About this exercise
Below is a listing. Write out exactly its lines between the one holding "focal_35mm: 36" and the one holding "focal_mm: 8.7", inclusive.
=======
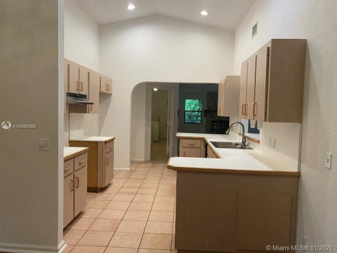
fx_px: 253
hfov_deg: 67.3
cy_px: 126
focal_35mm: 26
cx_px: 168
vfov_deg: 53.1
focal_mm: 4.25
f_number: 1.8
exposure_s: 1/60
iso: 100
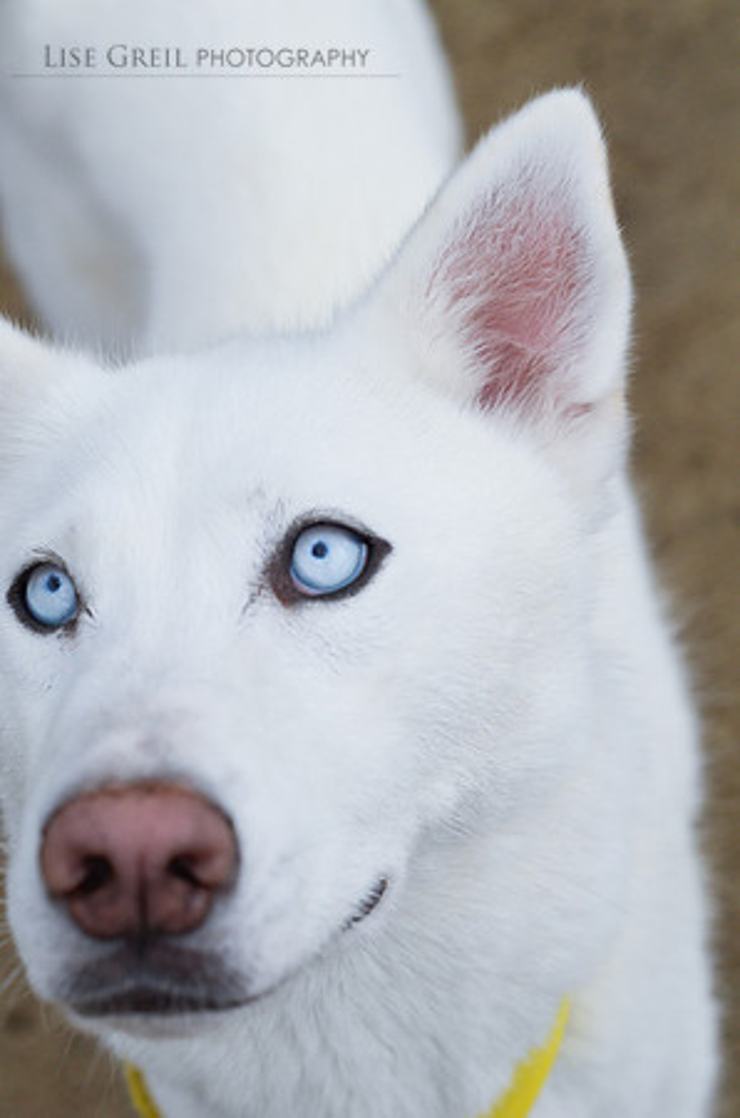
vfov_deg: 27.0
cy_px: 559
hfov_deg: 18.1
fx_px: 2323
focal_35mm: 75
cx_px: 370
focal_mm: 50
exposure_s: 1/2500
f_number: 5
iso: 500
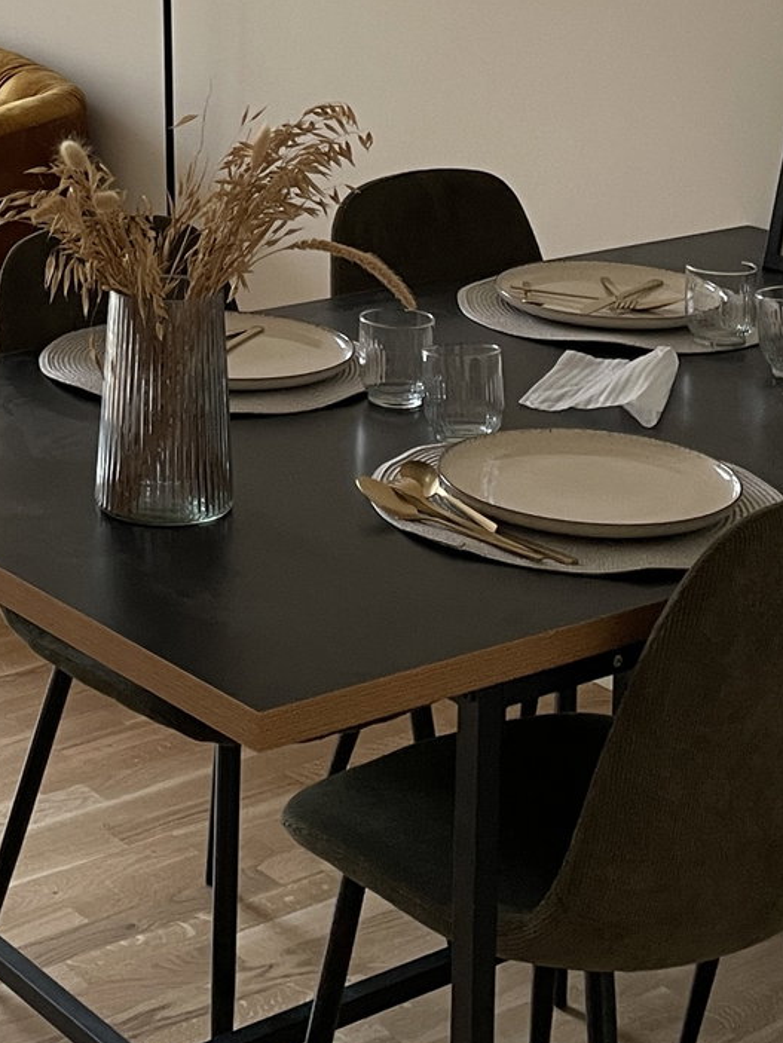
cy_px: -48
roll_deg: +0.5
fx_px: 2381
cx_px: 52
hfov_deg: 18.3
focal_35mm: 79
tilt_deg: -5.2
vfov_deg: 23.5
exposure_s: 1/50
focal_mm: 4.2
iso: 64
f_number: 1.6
=======
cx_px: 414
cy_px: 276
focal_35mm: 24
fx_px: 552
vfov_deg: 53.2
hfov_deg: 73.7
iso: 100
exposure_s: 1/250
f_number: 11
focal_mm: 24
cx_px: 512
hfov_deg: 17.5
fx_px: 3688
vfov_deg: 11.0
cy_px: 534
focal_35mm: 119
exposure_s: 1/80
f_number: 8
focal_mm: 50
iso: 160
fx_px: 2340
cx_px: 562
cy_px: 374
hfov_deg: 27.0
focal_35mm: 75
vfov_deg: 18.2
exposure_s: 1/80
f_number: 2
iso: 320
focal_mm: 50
=======
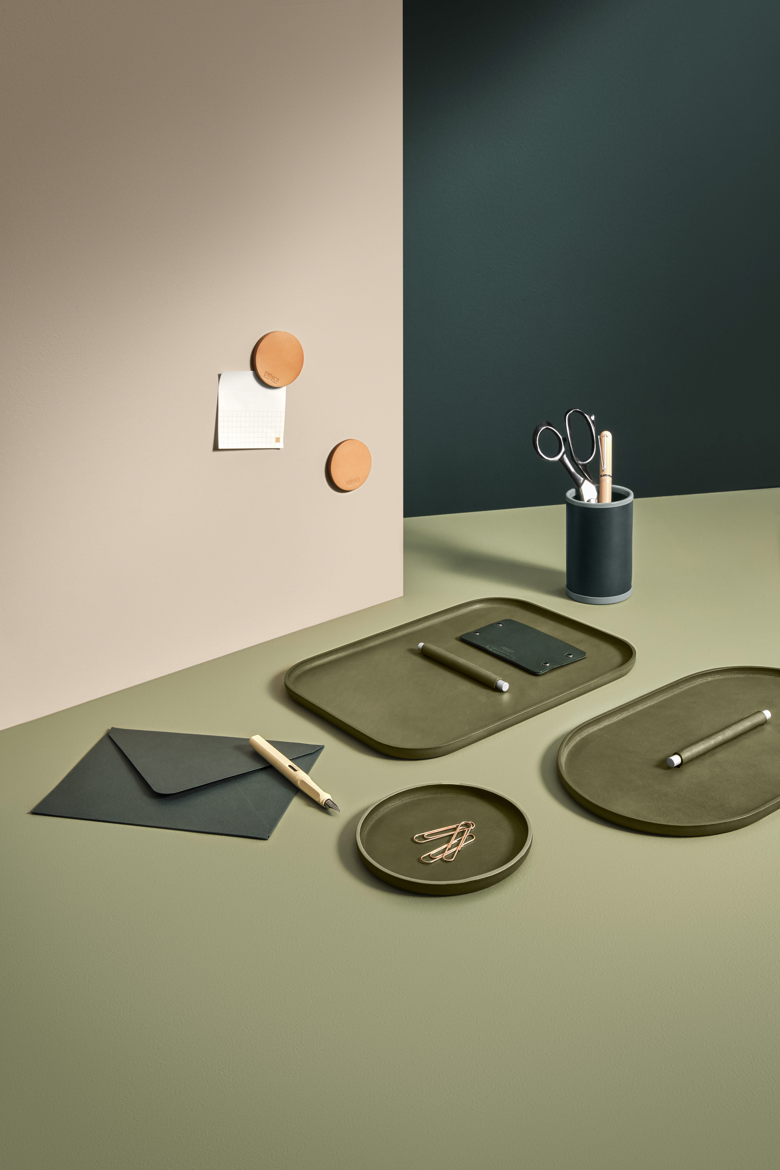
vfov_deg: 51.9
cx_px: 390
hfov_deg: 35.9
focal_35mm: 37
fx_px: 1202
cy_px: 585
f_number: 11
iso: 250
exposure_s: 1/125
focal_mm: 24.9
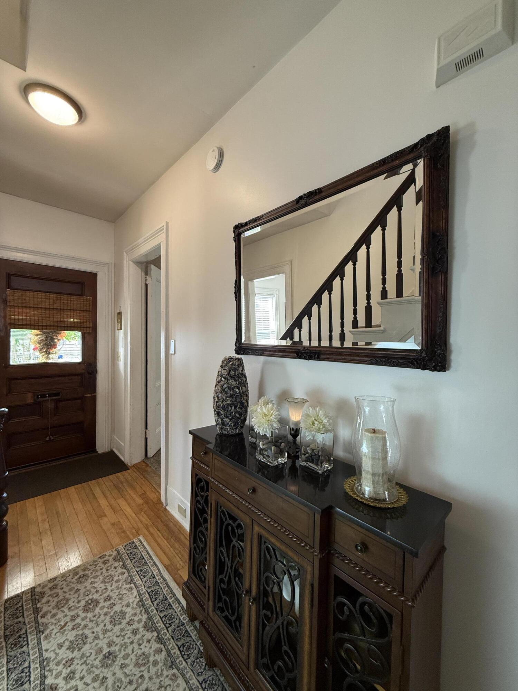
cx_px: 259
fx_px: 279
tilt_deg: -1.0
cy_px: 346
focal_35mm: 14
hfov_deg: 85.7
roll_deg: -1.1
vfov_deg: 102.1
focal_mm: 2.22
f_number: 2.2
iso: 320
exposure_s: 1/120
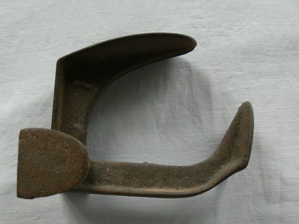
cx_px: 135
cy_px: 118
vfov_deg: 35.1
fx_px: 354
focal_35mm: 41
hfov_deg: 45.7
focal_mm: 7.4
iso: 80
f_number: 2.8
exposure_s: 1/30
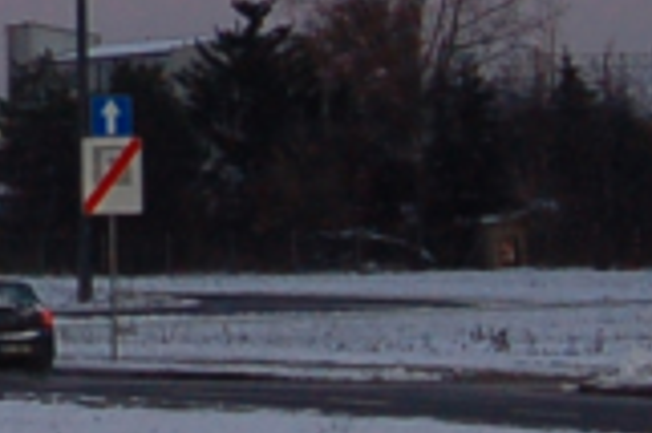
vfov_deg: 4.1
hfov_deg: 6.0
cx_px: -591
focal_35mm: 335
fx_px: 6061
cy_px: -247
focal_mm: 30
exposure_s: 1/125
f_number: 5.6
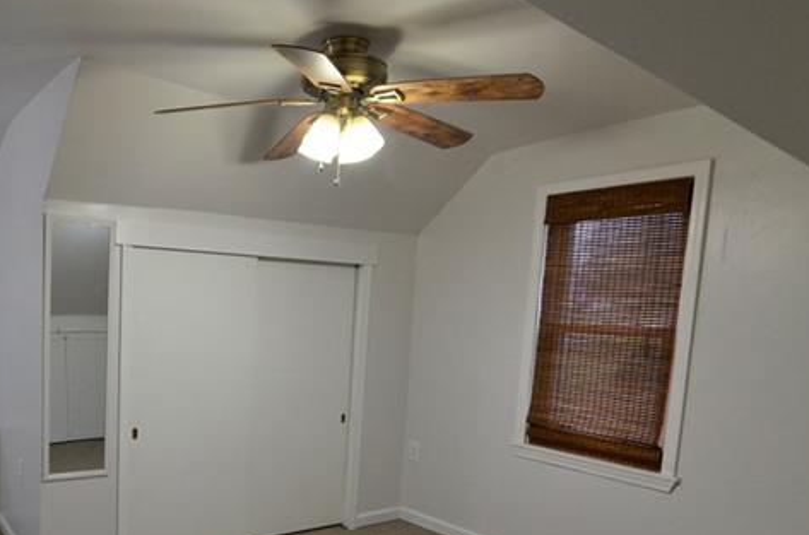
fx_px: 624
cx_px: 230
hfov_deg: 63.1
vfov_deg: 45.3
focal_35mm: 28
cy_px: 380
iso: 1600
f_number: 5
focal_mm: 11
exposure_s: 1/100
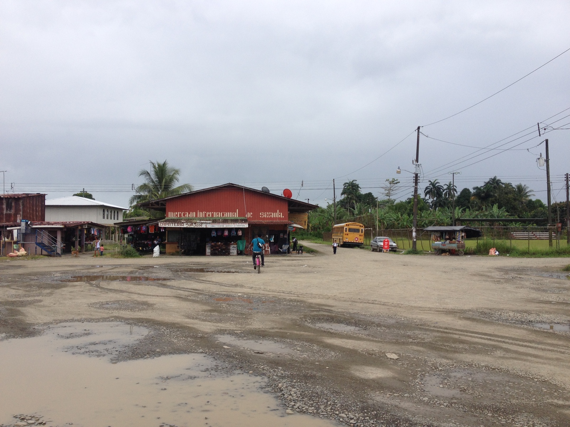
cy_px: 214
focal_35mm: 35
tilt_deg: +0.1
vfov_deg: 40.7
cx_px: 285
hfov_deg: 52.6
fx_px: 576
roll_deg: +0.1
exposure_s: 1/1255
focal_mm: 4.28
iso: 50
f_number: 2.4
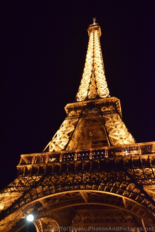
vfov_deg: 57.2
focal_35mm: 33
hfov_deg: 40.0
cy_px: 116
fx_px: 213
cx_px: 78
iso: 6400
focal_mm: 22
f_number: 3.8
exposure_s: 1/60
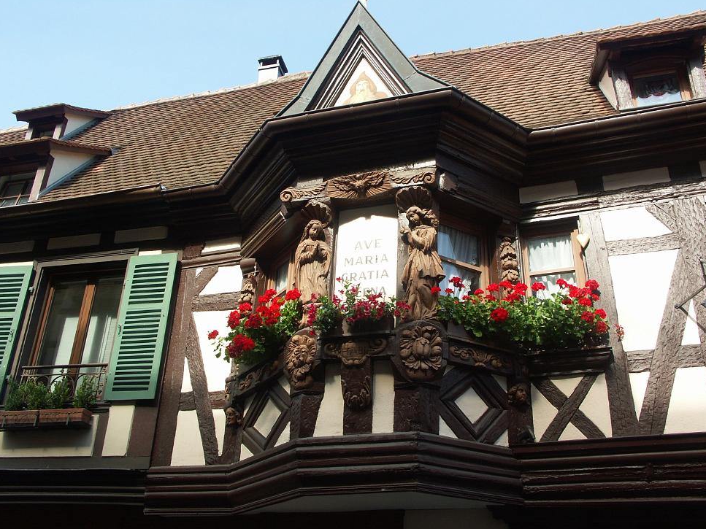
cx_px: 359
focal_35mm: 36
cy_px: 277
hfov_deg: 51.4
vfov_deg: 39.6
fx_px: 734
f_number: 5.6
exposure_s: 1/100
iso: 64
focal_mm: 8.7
=======
Result for this task
focal_35mm: 36
cy_px: 277
hfov_deg: 51.4
vfov_deg: 39.6
fx_px: 734
f_number: 5.6
exposure_s: 1/100
iso: 64
focal_mm: 8.7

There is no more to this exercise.